(Beginning of Text section)
President-Elect Biden Calls for Paid Leave During Pandemic

Allen Smith, J.D. By Allen Smith, J.D. January 15, 2021

​President-elect Joe Biden provided an overview Jan. 14 of his proposal to fight the coronavirus, help workers and strengthen the U.S. economy.

His plan has two phases. The first is the American Rescue Plan that the president-elect is asking Congress to pass immediately. The second is a forthcoming broader recovery package of policy priorities, including infrastructure, that he plans to outline in February during an address to a joint session of Congress.  

The American Rescue Plan comprises paid leave, an increased minimum wage, an extension of unemployment compensation, more support for small businesses and relief to those who need help.

We've gathered articles on Biden's proposal from trusted media outlets.

Paid Leave

Paid sick and family leave benefits that expired at the end of December would be reinstated under Biden's proposal through Sept. 30. The proposal would extend the benefit to those employed at businesses with more than 500 employees and less than 50, as well as federal employees excluded from the Families First Coronavirus Response Act. Employers with fewer than 500 workers could be reimbursed for the cost of providing the leave.

(CNN Politics)

Increased Minimum Wage

Biden also called for an increase in the minimum wage to $15 an hour. "People tell me that's gonna be hard to do," he said, but Florida just enacted legislation to raise the state's minimum wage to this level. In his televised remarks, Biden said this should be the national standard. "No one who works 40 hours a week should live below the poverty line," he said.

(The Washington Post)
(End of Text section)
(Beginning of Data excerpts)
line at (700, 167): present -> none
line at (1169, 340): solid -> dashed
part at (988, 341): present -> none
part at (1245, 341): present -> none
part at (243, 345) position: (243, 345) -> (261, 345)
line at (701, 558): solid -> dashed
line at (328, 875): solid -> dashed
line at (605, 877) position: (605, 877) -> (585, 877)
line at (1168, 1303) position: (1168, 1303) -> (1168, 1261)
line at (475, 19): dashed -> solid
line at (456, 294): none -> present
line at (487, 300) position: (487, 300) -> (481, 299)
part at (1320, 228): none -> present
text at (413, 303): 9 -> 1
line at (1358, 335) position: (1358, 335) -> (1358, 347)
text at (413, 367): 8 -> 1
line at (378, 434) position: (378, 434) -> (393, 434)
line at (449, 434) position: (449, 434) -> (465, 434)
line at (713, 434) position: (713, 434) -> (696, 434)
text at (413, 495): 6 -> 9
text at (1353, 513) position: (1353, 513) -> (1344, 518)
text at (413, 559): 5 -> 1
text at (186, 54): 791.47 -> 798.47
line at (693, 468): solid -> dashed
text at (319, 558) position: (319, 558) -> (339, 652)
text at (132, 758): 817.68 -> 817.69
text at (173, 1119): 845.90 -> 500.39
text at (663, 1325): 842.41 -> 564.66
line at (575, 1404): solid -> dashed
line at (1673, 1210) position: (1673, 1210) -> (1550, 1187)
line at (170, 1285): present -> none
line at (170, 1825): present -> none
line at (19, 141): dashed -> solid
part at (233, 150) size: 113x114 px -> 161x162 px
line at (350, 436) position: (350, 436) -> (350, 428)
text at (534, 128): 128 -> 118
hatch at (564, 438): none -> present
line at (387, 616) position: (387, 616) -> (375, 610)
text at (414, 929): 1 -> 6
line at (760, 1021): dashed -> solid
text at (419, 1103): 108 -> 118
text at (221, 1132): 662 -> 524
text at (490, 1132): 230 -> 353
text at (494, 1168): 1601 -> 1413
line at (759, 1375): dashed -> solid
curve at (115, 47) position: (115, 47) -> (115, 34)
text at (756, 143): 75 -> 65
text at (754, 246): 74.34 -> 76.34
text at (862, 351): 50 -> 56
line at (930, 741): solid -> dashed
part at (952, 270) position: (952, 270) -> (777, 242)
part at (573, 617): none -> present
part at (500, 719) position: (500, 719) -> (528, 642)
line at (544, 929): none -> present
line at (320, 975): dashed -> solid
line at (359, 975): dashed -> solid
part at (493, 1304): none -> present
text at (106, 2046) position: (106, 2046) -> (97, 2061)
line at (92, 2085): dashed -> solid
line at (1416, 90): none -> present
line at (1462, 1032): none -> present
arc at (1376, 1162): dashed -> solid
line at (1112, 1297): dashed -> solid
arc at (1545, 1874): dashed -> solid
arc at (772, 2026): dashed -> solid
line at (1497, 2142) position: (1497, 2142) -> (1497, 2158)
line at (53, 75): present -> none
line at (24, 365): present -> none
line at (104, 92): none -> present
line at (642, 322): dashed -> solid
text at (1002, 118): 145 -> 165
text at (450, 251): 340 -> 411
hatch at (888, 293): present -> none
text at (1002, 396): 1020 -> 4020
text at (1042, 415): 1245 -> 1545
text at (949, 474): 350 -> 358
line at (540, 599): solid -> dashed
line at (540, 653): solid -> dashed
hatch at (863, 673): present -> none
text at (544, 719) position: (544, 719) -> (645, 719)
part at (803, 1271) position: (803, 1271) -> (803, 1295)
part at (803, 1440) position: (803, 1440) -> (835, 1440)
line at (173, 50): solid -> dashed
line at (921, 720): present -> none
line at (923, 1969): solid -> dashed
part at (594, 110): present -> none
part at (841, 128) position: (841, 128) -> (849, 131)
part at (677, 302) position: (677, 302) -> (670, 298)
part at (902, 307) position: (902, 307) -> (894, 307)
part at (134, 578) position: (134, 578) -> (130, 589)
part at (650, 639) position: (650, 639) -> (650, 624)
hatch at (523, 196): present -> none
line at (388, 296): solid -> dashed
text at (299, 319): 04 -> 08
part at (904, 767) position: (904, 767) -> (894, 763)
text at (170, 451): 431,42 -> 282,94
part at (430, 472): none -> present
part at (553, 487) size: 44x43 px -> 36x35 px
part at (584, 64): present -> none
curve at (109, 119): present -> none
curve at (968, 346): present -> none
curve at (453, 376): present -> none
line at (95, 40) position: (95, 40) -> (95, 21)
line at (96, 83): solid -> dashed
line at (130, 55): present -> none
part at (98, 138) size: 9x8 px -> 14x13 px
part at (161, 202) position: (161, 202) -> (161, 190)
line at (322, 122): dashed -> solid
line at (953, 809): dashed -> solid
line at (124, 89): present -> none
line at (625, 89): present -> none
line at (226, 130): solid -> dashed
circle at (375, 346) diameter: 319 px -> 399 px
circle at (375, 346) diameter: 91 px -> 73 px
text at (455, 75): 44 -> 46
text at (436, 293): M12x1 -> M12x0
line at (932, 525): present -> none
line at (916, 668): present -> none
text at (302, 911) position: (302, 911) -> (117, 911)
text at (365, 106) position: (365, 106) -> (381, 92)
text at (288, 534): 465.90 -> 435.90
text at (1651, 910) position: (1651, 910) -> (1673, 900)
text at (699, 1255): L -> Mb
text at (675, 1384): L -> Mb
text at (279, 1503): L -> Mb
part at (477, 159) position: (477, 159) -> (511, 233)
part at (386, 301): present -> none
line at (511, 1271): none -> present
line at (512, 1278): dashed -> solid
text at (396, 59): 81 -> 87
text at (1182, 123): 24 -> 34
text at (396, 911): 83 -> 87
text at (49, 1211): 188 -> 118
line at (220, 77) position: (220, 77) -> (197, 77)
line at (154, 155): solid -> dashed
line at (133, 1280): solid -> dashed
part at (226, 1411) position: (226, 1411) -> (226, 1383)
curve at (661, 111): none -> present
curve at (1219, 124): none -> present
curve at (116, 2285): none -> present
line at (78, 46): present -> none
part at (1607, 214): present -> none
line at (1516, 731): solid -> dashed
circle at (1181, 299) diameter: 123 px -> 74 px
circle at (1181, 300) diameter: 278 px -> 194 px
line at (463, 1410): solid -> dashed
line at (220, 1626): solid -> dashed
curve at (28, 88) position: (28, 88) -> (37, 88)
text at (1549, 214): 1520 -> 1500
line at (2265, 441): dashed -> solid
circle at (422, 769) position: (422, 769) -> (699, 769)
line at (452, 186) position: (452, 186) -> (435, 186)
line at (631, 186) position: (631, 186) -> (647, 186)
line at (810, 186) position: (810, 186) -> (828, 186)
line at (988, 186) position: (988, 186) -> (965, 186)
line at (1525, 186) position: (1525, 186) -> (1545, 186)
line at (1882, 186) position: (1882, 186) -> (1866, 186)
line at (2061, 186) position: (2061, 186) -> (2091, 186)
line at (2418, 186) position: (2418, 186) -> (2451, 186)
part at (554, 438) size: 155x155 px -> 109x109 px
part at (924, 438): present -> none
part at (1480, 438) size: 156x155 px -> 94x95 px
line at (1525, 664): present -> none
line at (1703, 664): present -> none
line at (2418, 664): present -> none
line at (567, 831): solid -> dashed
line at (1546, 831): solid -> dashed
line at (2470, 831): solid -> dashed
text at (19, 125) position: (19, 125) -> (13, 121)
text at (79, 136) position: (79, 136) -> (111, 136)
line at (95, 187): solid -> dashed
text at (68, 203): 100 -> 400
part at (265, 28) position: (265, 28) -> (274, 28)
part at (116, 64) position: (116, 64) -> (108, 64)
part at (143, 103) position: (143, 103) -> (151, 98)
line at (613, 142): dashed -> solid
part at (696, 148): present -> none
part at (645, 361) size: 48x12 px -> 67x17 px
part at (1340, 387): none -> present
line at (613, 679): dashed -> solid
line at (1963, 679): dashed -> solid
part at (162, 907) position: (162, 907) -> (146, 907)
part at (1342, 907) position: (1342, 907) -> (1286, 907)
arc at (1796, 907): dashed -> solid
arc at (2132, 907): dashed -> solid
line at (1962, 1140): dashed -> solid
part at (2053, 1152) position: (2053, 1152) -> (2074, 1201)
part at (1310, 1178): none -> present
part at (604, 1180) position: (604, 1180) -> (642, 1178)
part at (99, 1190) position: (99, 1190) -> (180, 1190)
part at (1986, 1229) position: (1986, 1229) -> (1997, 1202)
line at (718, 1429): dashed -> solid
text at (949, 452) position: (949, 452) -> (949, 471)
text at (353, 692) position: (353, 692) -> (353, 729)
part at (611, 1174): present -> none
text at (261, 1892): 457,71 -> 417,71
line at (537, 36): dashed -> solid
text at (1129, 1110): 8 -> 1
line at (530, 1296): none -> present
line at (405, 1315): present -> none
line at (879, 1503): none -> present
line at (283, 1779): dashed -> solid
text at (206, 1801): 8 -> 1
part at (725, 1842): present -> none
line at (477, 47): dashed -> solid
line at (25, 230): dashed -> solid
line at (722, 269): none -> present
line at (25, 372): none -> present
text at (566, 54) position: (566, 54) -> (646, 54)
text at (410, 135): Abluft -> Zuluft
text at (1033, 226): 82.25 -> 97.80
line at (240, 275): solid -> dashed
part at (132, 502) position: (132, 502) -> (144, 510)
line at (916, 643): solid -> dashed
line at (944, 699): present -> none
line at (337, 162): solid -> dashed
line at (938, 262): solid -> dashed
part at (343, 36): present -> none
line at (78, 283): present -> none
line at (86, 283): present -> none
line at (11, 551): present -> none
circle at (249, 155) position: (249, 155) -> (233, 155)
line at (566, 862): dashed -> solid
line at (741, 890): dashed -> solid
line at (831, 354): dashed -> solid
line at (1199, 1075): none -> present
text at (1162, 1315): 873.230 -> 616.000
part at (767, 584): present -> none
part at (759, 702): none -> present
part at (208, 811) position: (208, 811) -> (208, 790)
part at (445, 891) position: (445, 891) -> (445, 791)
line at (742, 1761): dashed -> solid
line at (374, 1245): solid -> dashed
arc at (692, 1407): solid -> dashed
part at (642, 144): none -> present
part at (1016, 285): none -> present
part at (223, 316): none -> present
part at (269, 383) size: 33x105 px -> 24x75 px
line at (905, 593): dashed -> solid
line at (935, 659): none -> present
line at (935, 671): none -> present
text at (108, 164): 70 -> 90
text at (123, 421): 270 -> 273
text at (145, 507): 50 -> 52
(End of Data excerpts)
§ **What you will do**
a. List every part of the American Rescue Plan named in the article on Biden's pandemic proposal.
b. Answer these questions from the article on Biden's pandemic proposal:
(i) Through what date would the expired paid sick and family leave benefits be reinstated?
(ii) What hourly minimum wage did Biden call for?
(iii) When and where does Biden plan to outline the second phase of his plan?
c. Write a continuation of the article on Biden's pandemic proposal, starting after its last sentence.

§ **Solved tasks**
a.
- Paid leave
- An increased minimum wage
- An extension of unemployment compensation
- More support for small businesses
- Relief to those who need help

b.
(i) Sept. 30
(ii) $15 an hour
(iii) In February, during an address to a joint session of Congress

c.
Assistance for Small Businesses

Biden's proposed plan also calls for $15 billion to create a new grant program for small-business owners, separate from the existing Paycheck Protection Program. In addition, he proposes making a $35 billion investment in some state, local, tribal and nonprofit financing programs that make low-interest loans and provide venture capital to entrepreneurs. In his televised remarks, Biden noted that half of the total U.S. workforce is employed by small businesses, calling them the nation's "engines of economic growth." He added that the low-cost capital would help fund female- and minority-owned businesses.


Large Rescue Package

The proposed $1.9 trillion rescue package proposal would combat both the economic downturn and the COVID-19 pandemic. The proposal contains more than $400 billion to fight the pandemic, with money to speed vaccine deployment and safely reopen schools. Another $350 billion would help state and local governments, while the plan would include $1,400 direct payments to individuals, more-generous unemployment benefits and subsidies for child care costs. Biden acknowledged that the stimulus he was proposing would be expensive but said the nation could not afford anything less.

(The New York Times)

Plan to Speed Vaccinations

The proposal calls for a $20 billion campaign to speed vaccinations through the launch of community vaccination centers around the nation and mobile units to deliver the shots to remote areas. Biden also proposes hiring 100,000 more public health workers and instituting a stronger surveillance system to monitor new mutations of the virus.